I am certain that you know all of this, and that you appreciate the serious error of President Obama’s position on abortion and other matters that directly threaten innocent human life. But this only makes the University’s decision – your decision – to honor the President all the more bewildering and troubling.
You have suggested that inviting President Obama to the Notre Dame campus creates the opportunity for engaged dialogue with the nation’s most prominent supporter of abortion rights. While respectful engagement and serious dialogue on abortion and other matters is certainly something that Notre Dame and every university should actively promote, a school’s graduation ceremony is hardly the proper setting in which for such an exchange to take place. The President is not being invited to participate in a public disputation but in a public celebration – a celebration in which he will be honored with the conferral of a degree. Given this context, it would not be appropriate to challenge the President directly concerning his deplorable views concerning legal protection for unborn human life. Indeed, to do so would subject the University to ridicule as a rude and undeserving host.

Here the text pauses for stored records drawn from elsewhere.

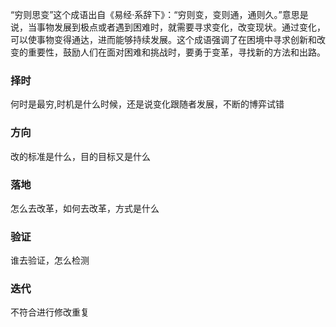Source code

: “穷则思变”这个成语出自《易经·系辞下》：“穷则变，变则通，通则久。”意思是说，当事物发展到极点或者遇到困难时，就需要寻求变化，改变现状。通过变化，可以使事物变得通达，进而能够持续发展。这个成语强调了在困境中寻求创新和改变的重要性，鼓励人们在面对困难和挑战时，要勇于变革，寻找新的方法和出路。
### 择时
何时是最穷,时机是什么时候，还是说变化跟随者发展，不断的博弈试错
### 方向
改的标准是什么，目的目标又是什么
### 落地
怎么去改革，如何去改革，方式是什么
### 验证
谁去验证，怎么检测
### 迭代
不符合进行修改重复
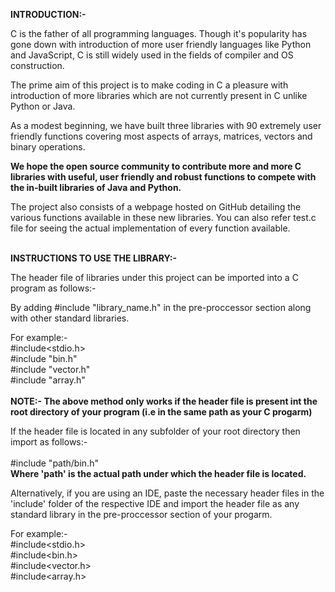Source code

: **INTRODUCTION:-**

C is the father of all programming languages. Though it's popularity has gone down with introduction of more user friendly languages like Python and JavaScript, C is still widely used in the fields of compiler and OS construction.

The prime aim of this project is to make coding in C a pleasure with introduction of more libraries which are not currently present in C unlike Python or Java.

As a modest beginning, we have built three libraries with 90 extremely user friendly functions covering most aspects of arrays, matrices, vectors and binary operations.

**We hope the open source community to contribute more and more C libraries with useful, user friendly and robust functions to compete with the in-built libraries of Java and Python.**

The project also consists of a webpage hosted on GitHub detailing the various functions available in these new libraries.
You can also refer test.c file for seeing the actual implementation of every function available.


<br>**INSTRUCTIONS TO USE THE LIBRARY:-**

The header file of libraries under this project can be imported into a C program as follows:-

By adding #include "library_name.h" in the pre-proccessor section along with other standard libraries.

For example:-<br> #include<stdio.h><br>
              #include "bin.h"<br>
              #include "vector.h"<br>
              #include "array.h"<br><br>
**NOTE:- The above method only works if the header file is present int the root directory of your program (i.e in the same path as your C progarm)** 

If the header file is located in any subfolder of your root directory then import as follows:-<br><br>
#include "path/bin.h"<br>
**Where 'path' is the actual path under which the header file is located.**

Alternatively, if you are using an IDE, paste the necessary header files in the 'include' folder of the respective IDE and import the header file as any standard library in the pre-proccessor section of your progarm.

For example:-<br>
#include<stdio.h><br>
#include<bin.h><br>
#include<vector.h><br>
#include<array.h><br>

Ultimately then, the apparent motivation for the decision to honor the President seems to be the only justification, namely, the pursuit of public accolades and notoriety. Bluntly stated, I do not understand why the University deems it necessary to prostitute itself in the pursuit of affirmation from those quarters of the academy and society that are happy to applaud Notre Dame only insofar as it distances itself from its Catholic identity – that is, only insofar as the University no longer has “the courage to speak [those] uncomfortable truths which do not please public opinion, but which are necessary to safeguard the authentic good of society” (Ex Corde Ecclesiae ¶ 32).
The United States currently faces a number of daunting challenges, and we have elected a new president who is charged by his office with the responsibility of addressing these challenges to the best of his ability. The Notre Dame community should show its respect for the man and the office he holds, and we may offer President Obama our full support insofar as he works to advance the common good. The fact is, however, that respect and honor are not the same thing, and President Obama has sought to advance a host of policies that are profoundly dishonorable – policies that will only work to undermine the common good, properly understood.
Simply put, President Obama is on the wrong side of the most salient civil rights issue of our day – the right to life. Indeed, he has championed in a conspicuous fashion – in a way that cannot be ignored – views that are inimical to Notre Dame’s identity as “Catholic” and as a “university.” Accordingly, while the President should be welcomed to campus as our nation’s leader and as a conversation partner, he should not be embraced as someone who embodies the highest and best ideals for which the University stands when this is so plainly not the case. The University should rescind its decision to confer an honorary degree on President Obama.